Pihak Sekolah Dasar Islam Terpadu (SDIT) Ukhuwah Banjarmasin menggelar konferensi pers memberikan klarifikasi terkait kasus dugaan perundungan atau bullying yang terjadi pada Jumat (21/2/2025) lalu.
BANJARMASIN, koranbanjar.net – Dalam konferensi pers yang dilaksanakan, Kamis (6/3/2025) di Aula SDIT Ukhuwah Banjarmasin Jalan Lingkar Dalam Kota Banjarmasin, pihak sekolah melalui kuasa hukumnya BK Dewa Krisna menyesalkan pemberitaan yang beredar dan viral mengenai terjadinya kasus perkelahian antar siswa namun disimpulkan perundungan atau bullying.
“Permasalahan sebenarnya tidak seperti apa yang ribut diberitakan selama ini. Padahal hanyalah perkelahian antar siswa,” ujar Dewa biasa dirinya dipanggil.
Kalau dibully, lanjutnya, korban ditindas atau diintimidasi secara terus-menerus. Sedangkan persoalan antar dua siswa yang sama-sama berusia kurang lebih 10 tahun dan di kelas yang sama, yakni di kelas 5, adalah perkelahian biasa yang spontan dilakukan di sela-sela bercanda.
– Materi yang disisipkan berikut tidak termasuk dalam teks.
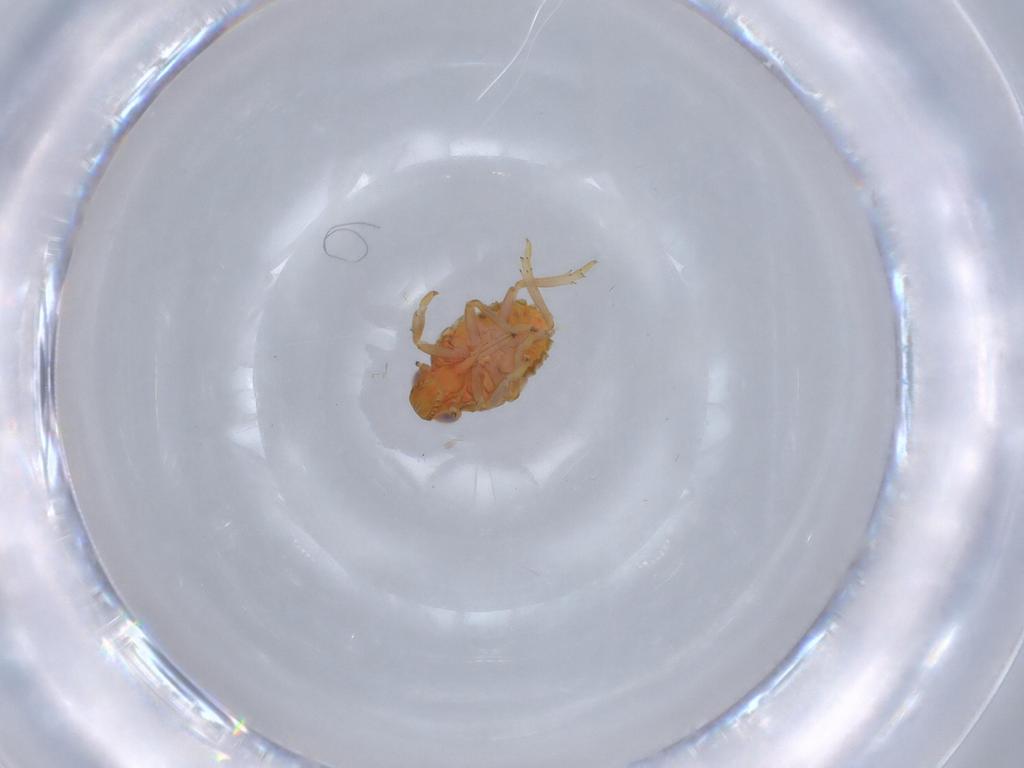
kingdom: Animalia
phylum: Arthropoda
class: Insecta
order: Hemiptera
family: Issidae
“Namun akibat pemberitaan yang meluas sehingga berdampak besar, tidak hanya pada orang tua murid, tetapi sekaligus pada kedua anak yang berkonflik,” ungkapnya.
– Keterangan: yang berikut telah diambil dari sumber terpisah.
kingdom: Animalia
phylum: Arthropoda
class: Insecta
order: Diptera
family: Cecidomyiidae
Pihak SDIT Ukhuwah Banjarmasin menilai pemberitaan tersebut terlampau keras hingga sampai membuat laporan kepolisan (LP).
Menyinggung soal LP, menurut Dewa yang mengaku sebagai orang hukum dan kerap menangani perkara-perkara besar harusnya paham tentang penerbitan LP dalam hal keterlibatan anak dibawah umur.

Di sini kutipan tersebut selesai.